Print version ISSN 0104-6632

Braz. J. Chem. Eng. vol.31 no.4 São Paulo Oct./Dec. 2014

https://doi.org/10.1590/0104-6632.20140314s00002719 

KINETICS AND CATALYSIS; REACTION ENGINEERING; AND MATERIALS SCIENCE

 

Acrylamide inverse miniemulsion polymerization: in situ, real-time monitoring using nir spectroscopy

 

 

M. M. E. ColmánI; D. L. ChicomaIII; R. GiudiciIII; P. H. H. AraújoII; C. SayerI, *

IDepto. de Engenharia Química e Alimentos, Universidade Federal de Santa Catarina, 88040-900, Brasil. E-mail: csayer@enq.ufsc.br, magdalena@enq.ufsc.br
IIDepto. de Engenharia Química e Alimentos, Universidade Federal de Santa Catarina, 88040-900, Brasil. pedro@enq.ufsc.br
IIIDepto. de Engenharia Química, Escola Politécnica, Universidade de São Paulo, Av. Prof. Luciano Gualberto, Travessa 3, No. 380, 5508-010, São Paulo - SP, Brasil. E-mail: dennis@lscp.pqi.ep.usp.br; rgiudici@usp.br

 

 


ABSTRACT

In this work, the ability of on-line NIR spectroscopy for the prediction of the evolution of monomer concentration, conversion and average particle diameter in acrylamide inverse miniemulsion polymerization was evaluated. The spectral ranges were chosen as those representing the decrease in concentration of monomer. An increase in the baseline shift indicated that the NIR spectra were affected by particle size. Multivariate partial least squares calibration models were developed to relate NIR spectra collected by the immersion probe with off-line conversion and polymer particle size data. The results showed good agreement between off-line data and values predicted by the NIR calibration models and these latter were also able to detect different types of operational disturbances. These results indicate that it is possible to monitor variables of interest during acrylamide inverse miniemulsion polymerizations.

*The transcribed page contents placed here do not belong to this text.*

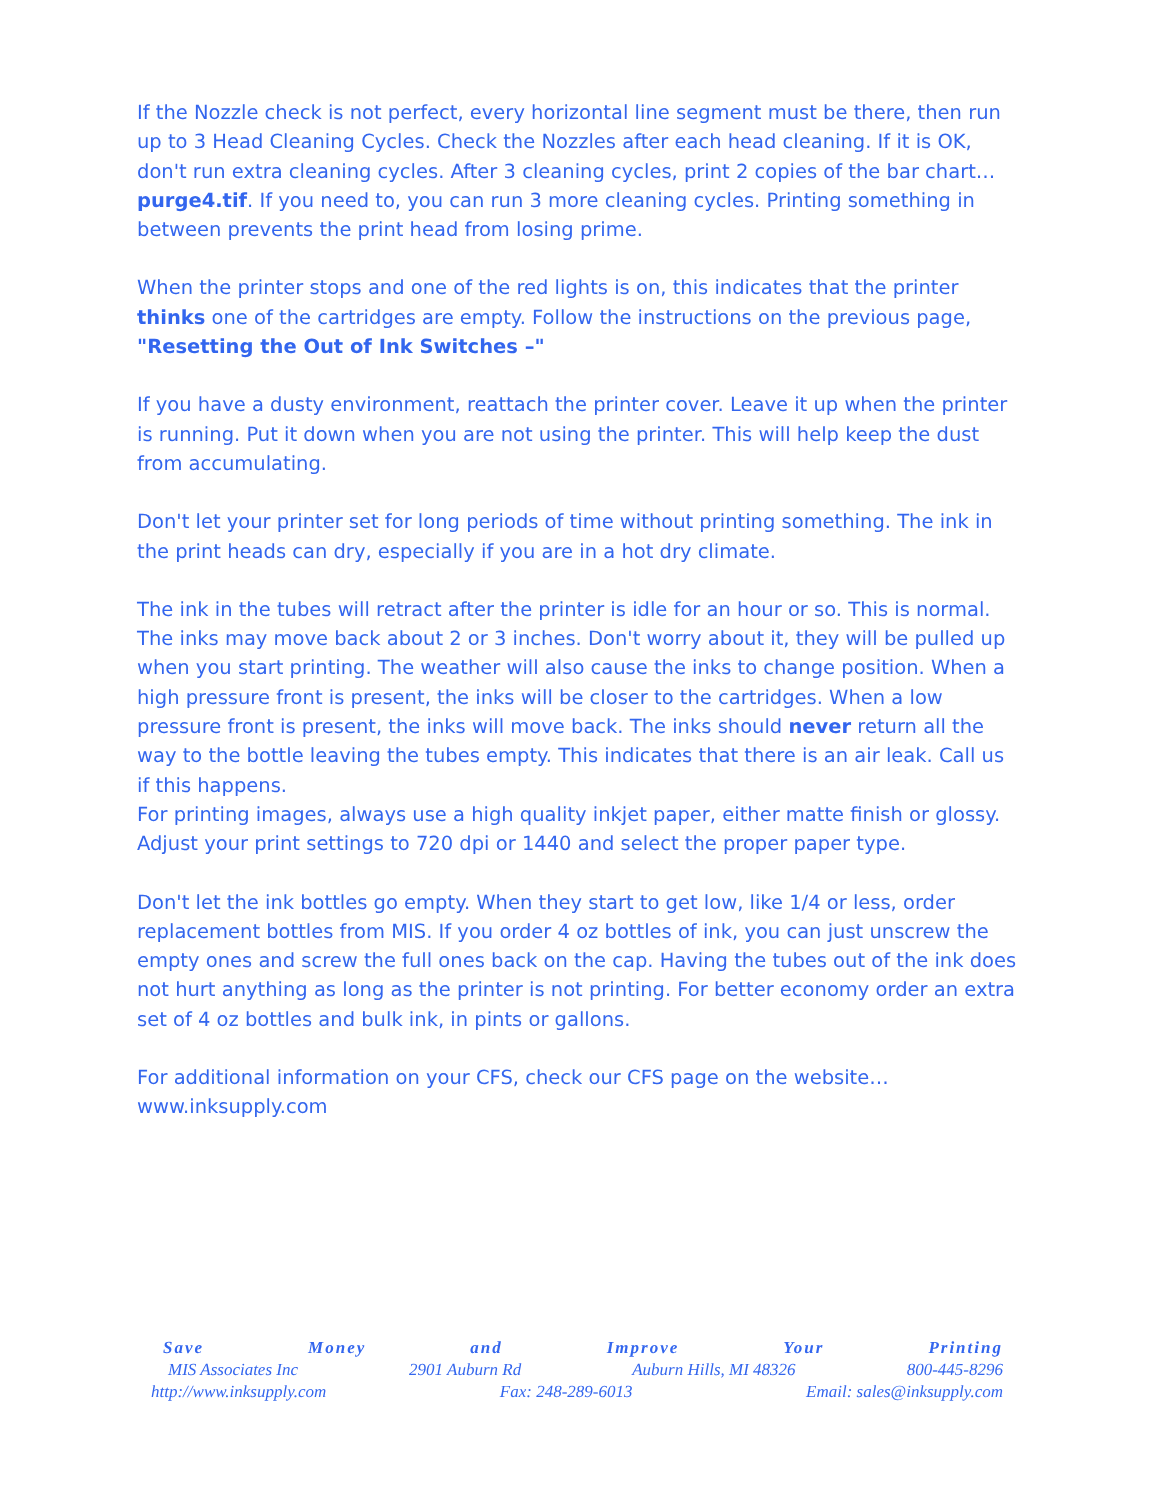If the Nozzle check is not perfect, every horizontal line segment must be there, then run up to 3 Head Cleaning Cycles. Check the Nozzles after each head cleaning. If it is OK, don't run extra cleaning cycles. After 3 cleaning cycles, print 2 copies of the bar chart… purge4.tif. If you need to, you can run 3 more cleaning cycles. Printing something in between prevents the print head from losing prime.
When the printer stops and one of the red lights is on, this indicates that the printer thinks one of the cartridges are empty. Follow the instructions on the previous page, "Resetting the Out of Ink Switches –"
If you have a dusty environment, reattach the printer cover. Leave it up when the printer is running. Put it down when you are not using the printer. This will help keep the dust from accumulating.
Don't let your printer set for long periods of time without printing something. The ink in the print heads can dry, especially if you are in a hot dry climate.
The ink in the tubes will retract after the printer is idle for an hour or so. This is normal. The inks may move back about 2 or 3 inches. Don't worry about it, they will be pulled up when you start printing. The weather will also cause the inks to change position. When a high pressure front is present, the inks will be closer to the cartridges. When a low pressure front is present, the inks will move back. The inks should never return all the way to the bottle leaving the tubes empty. This indicates that there is an air leak. Call us if this happens.
For printing images, always use a high quality inkjet paper, either matte finish or glossy. Adjust your print settings to 720 dpi or 1440 and select the proper paper type.
Don't let the ink bottles go empty. When they start to get low, like 1/4 or less, order replacement bottles from MIS. If you order 4 oz bottles of ink, you can just unscrew the empty ones and screw the full ones back on the cap. Having the tubes out of the ink does not hurt anything as long as the printer is not printing. For better economy order an extra set of 4 oz bottles and bulk ink, in pints or gallons.
For additional information on your CFS, check our CFS page on the website…
www.inksupply.com
Save Money and Improve Your Printing
MIS Associates Inc 2901 Auburn Rd Auburn Hills, MI 48326 800-445-8296
http://www.inksupply.com Fax: 248-289-6013 Email: sales@inksupply.com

Keywords: Inverse miniemulsion polymerization; Acrylamide; Monitoring; Spectroscopy; NIR.


 

 

INTRODUCTION

Hydrophilic polymers have numerous applications, as flocculants, adhesives and viscosity control agent for petroleum, chemicals for the paper industry and mining processes, that represent a market that amounts to about a billion dollars each year (Ullmann's, 2000 and Qi et al., 2009). Polyacrylamide is one of those hydrophilic polymers and considerable research has been done to improve its viscosity building capacity by increasing its molecular weight (Hunkeler, 1990) and modifying the polymer chain with a few hydrophobic moieties to create intermolecular hydrophobic association (Feng et al., 2005).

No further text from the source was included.